Identify the kind of learning in which a stimulus which usually produces an unconditioned response is manipulated to produce a conditioned response. Give an example of this kind of learning.
Discuss exactly how you would use operant conditioning to encourage a child to socialise.
Use the perceptual recognition approach to explain smiling and fear in infants.
Discuss how are Freud’s, Harlow’s and Bowlby’s explanations of the formation of mother-child attachments different? Which do you think is more credible and why?
Explain reflection-impulsivity, and its significance in cognitive development.
Explain the strengths and weakness of social learning theory in explaining language acquisition.
Consider whether "Intelligence is overall genetically determined".
Some Sample Course Notes -
THE IMPORTANCE OF LEARNING CONTROL
In the adult context, control is a common term, but in the context of an infant, learning control is a different issue.
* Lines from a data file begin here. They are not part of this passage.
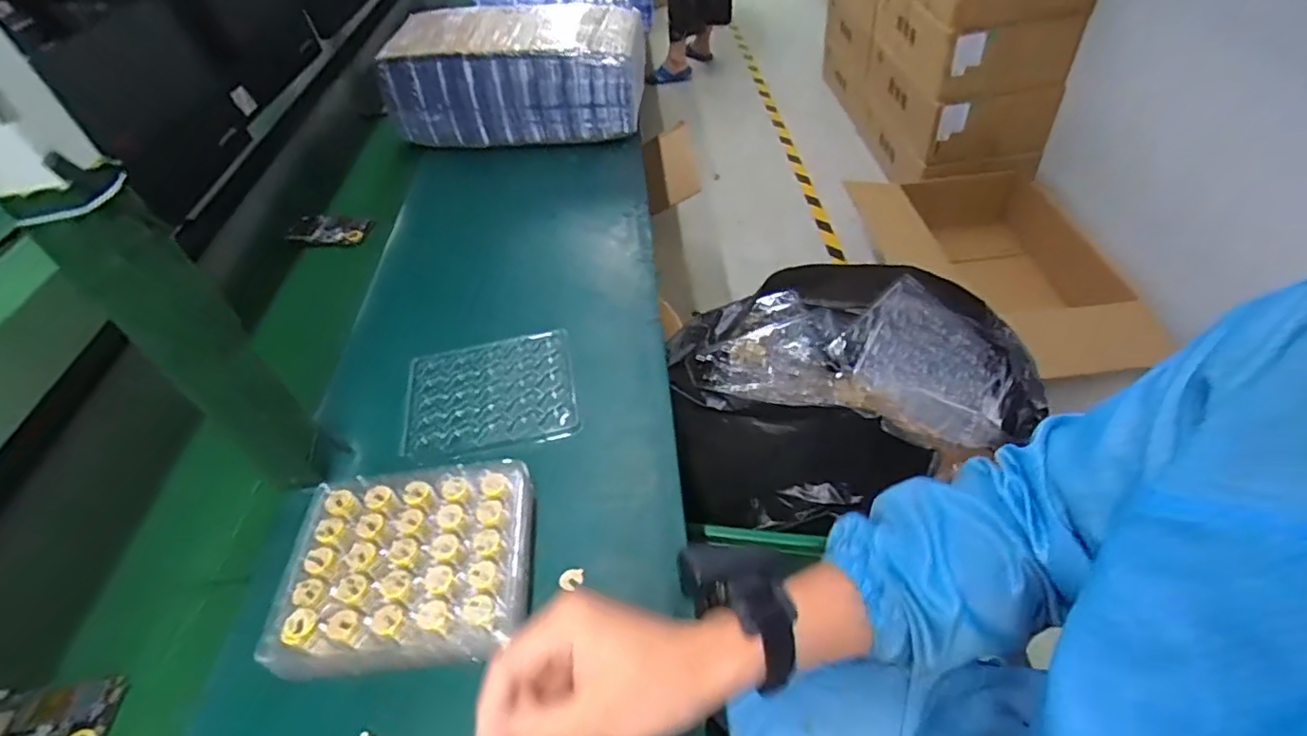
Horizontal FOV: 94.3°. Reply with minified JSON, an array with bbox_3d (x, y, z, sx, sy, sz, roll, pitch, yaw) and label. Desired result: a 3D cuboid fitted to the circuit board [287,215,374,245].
[{"bbox_3d":[-0.468,-0.197,0.866,0.127,0.016,0.069,5,48,14],"label":"circuit board"}]

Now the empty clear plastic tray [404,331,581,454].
[{"bbox_3d":[-0.165,0.026,0.616,0.168,0.008,0.141,-11,44,-5],"label":"empty clear plastic tray"}]

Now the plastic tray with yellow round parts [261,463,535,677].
[{"bbox_3d":[-0.185,0.148,0.465,0.179,0.041,0.149,-7,44,-2],"label":"plastic tray with yellow round parts"}]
Here it refers to the infant’s ability to control their environment; to control what happens next. The infant learns this through having a positive, exploratory relationship with the environment. He learns by having experiences which cause things to happen, or witnessing the outcomes of his activities. In a sense, this is a very healthy process, even when an action and result is a negative one. Without some negative experiences, the child might not learn how to avoid such things.
By learning control, a child has an effect upon the world around them, and this knowledge stimulates development at all levels: cognitive, emotional and social. Infants, who do not learn control, instead learn to feel helpless. This is called learned helplessness, and is likely to remain with them for the rest of their lives. They do not want to make an effort in what they do as adults, because they have learnt that the outcome is nothing.
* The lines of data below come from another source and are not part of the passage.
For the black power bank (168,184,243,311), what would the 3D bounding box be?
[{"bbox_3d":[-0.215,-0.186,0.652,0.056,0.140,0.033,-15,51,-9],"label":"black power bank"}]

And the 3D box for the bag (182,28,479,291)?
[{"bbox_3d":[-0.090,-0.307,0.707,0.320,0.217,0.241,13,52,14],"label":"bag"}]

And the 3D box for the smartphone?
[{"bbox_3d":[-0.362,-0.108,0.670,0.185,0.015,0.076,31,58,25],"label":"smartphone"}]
Seligman (1975, 1978) found that apathy or learnt helplessness can develop if infants to do not perceive a connection between their actions and outcomes. Watson and Ramey (1972) placed infants on a pillow. In group 1, if they moved their head, lights would come on a mobile. In group 2, if the children moved their head, it would not affect whether the light would come on or not. Later, both groups of children were placed on a pillow where they could control the light. The children in group 1 began to move their heads to put the lights on, whilst the children in group 2 did not. They had already learned that they had no control over the situation – learnt helplessness.
This is also connected to emotions. Children will quickly learn that they can encourage a response from their caregivers by crying, smiling, laughing and so on. However, if the caregivers are unresponsive, the child will quickly learn that their crying, smiling or laughing will produce no response, so they may become apathetic and socially unresponsive.
Develop an understanding of how children think, and how their psychology changes as they develop. This course will be of value to anyone who works OR lives with children (e.g. parents, play leaders, teachers, etc).
Child psychology is concerned with the development of a person over the course of their childhood. This involves the development of a child's mental processes (ie. cognitive development); emotional and social behaviour. It is important to state that development does not end at adulthood. Adults continue to experience changes in their mental, emotional and social behaviours. Some characteristics are however more easily developed and changed during childhood.
For convenience, in this course a distinction is made between the cognitive, emotional and social aspects of behaviour. However, this distinction is purely theoretical. It is made simply to help us learn and understand. In reality, the different aspects of behaviour interact with each other. When problems develop in any area of development, they usually become rapidly evident in other areas as well. The study of child psychology is partly concerned with identifying such interrelationships.